GOAL OF THE EXERCISE: In the passage below on the bipartite node redundancy coefficient, list every name that appears right before a colon after "Parameters:", together with the type given for it.

(SELECTED PASSAGE)

Compute bipartite node redundancy coefficient.

The redundancy coefficient of a node $$v$$ is the fraction of pairs of neighbors of $$v$$ that are both linked to other nodes. In a one-mode projection these nodes would be linked together even if $$v$$ were not there.

$rc(v) = \frac{|\{\{u,w\} \subseteq N(v), \: \exists v' \neq v,\: (v',u) \in E\: \mathrm{and}\: (v',w) \in E\}|}{ \frac{|N(v)|(|N(v)|-1)}{2}}$

where $$N(v)$$ are the neighbors of $$v$$ in $$G$$.

Parameters: G : graph A bipartite graph nodes : list or iterable (optional) Compute redundancy for these nodes. The default is all nodes in G. redundancy : dictionary A dictionary keyed by node with the node redundancy value.

(End SELECTED PASSAGE)
(DATASET CONTENT)

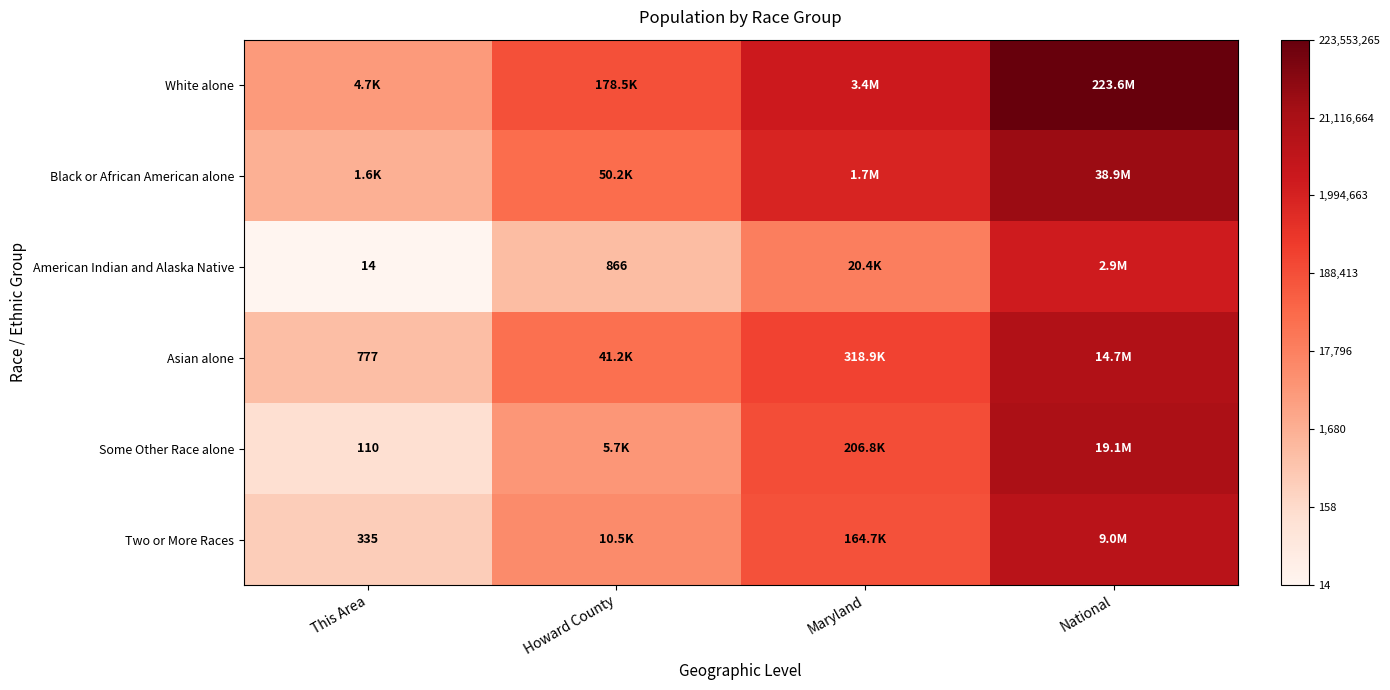

Is the value of Two or More Races at This Area greater than the value of American Indian and Alaska Native at This Area?

Yes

(End DATASET CONTENT)

TASK RESULT:
- G: graph
- nodes: list or iterable (optional)
- redundancy: dictionary